### Records for this task
# # # # #

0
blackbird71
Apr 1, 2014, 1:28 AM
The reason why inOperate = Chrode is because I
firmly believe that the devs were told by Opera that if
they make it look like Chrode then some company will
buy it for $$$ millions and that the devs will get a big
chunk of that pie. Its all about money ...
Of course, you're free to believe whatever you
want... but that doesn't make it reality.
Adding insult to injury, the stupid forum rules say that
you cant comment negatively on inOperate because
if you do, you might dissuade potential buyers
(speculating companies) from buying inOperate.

# # # # #

### Assignment
Return every line of the records above unchanged, in the same order and with the same line breaks.

### Answer below
0
blackbird71
Apr 1, 2014, 1:28 AM
The reason why inOperate = Chrode is because I
firmly believe that the devs were told by Opera that if
they make it look like Chrode then some company will
buy it for $$$ millions and that the devs will get a big
chunk of that pie. Its all about money ...
Of course, you're free to believe whatever you
want... but that doesn't make it reality.
Adding insult to injury, the stupid forum rules say that
you cant comment negatively on inOperate because
if you do, you might dissuade potential buyers
(speculating companies) from buying inOperate.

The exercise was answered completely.